Don’t get me started with men and kids getting a free tshirt with the new kit, but women are not. Why not?
There are many things that could be regarded as concerns in today’s modern game, hell in today’s world. Pink shirts are not one of them.
As I was walking around the club shop after the Chelsea game I had similar thoughts (although I find the glittery foil which is emblazoned over otherwise decent tops just as offensive as the plague of pink ). I love football and I don’t need pink or sparkles to reassure myself (and those around me) that I am still feminine.
The footballing world seems to be *slowly* coming to grips with the concept that we can understand the off side rule, and support a team based on the style of play and ethos of a club, rather than the merits of the captain’s thighs. I just hope that the club shop realises that Liverpool are RED and that supporters (with or without ovaries) want to wear red-based (and whatever matches the 2nd/3rd/keeper kits) merchandise to show their support.
We womenfolk like red and understand the offside rule: what an amazingly progressive world we live in….
(As an aside:
It was not until circa WWI that pink became designated a feminine colour.
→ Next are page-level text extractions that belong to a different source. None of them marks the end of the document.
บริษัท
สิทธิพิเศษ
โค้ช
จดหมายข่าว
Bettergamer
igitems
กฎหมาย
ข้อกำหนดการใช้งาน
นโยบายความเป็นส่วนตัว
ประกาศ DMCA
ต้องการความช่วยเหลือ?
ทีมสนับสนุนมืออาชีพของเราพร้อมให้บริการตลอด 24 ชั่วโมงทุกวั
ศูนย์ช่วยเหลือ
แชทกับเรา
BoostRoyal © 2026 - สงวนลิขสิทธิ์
Previously it was deemed masculine, as it is a derivative of red which is regarded as a strong/powerful/passionate/violent colour. That is why the Virgin Mary is traditionally depicted in blue (a nice peaceful colour reminiscent of summer skies and still lakes) not pink. I do not think the merchandise designers are aware of the history of engenderising colours so they cannot use the defence of ‘come on girls we are recognising your strength and passion for the club’ by offering us candy coloured goods that look like they belong in the Barbie aisle. If anyone can find an historial defence for glittery foil sh*ite I would be interested to hear it though…)
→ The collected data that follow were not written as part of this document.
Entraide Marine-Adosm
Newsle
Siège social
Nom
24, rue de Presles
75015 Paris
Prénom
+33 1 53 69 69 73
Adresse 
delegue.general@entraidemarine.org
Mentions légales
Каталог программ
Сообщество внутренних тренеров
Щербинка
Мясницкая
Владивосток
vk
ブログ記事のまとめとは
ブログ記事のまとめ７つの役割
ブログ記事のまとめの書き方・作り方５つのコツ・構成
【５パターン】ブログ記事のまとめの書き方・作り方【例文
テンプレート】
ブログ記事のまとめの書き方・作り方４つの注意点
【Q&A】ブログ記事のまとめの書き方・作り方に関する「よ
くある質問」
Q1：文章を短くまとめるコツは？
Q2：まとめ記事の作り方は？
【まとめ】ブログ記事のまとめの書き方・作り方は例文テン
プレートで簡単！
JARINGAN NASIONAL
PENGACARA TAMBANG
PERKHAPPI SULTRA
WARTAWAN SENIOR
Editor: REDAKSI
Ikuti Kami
I hate that women get different clothes than the men get. It’s insulting and condescending. I’d like the kit that the players wear in my size. Is that too much to ask?
I always thought the pink stuff was for men to buy to their girlfriends – that you could get your bird wear something footie related even though she’s not into football – as long as it’s pink it’ll do and she’ll agree to wear it. Like showing off your kids in a LFC kit you can show off your girlfriend/wife too.
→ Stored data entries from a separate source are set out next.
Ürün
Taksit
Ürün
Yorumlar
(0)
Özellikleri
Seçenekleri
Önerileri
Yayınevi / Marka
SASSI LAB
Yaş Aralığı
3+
Good article. I have supported LFC since the time before they started selling stuff for women. I wear a red and white scarf to show my allegiance when I go to go to the game, the same one I have worn for years. In some ways it’s a step forward for them to acknowledge that female supporters exist in many numbers, but some of the tat that is on offer in the club shop is so horrendous it hurts the eyes to look at it!! This week has proved beyond a shadow of a doubt that LFC is a money game now so while girls are buying it (or having it bought for them), it looks like it’s here to stay.
Haha! Class article, could not agree more.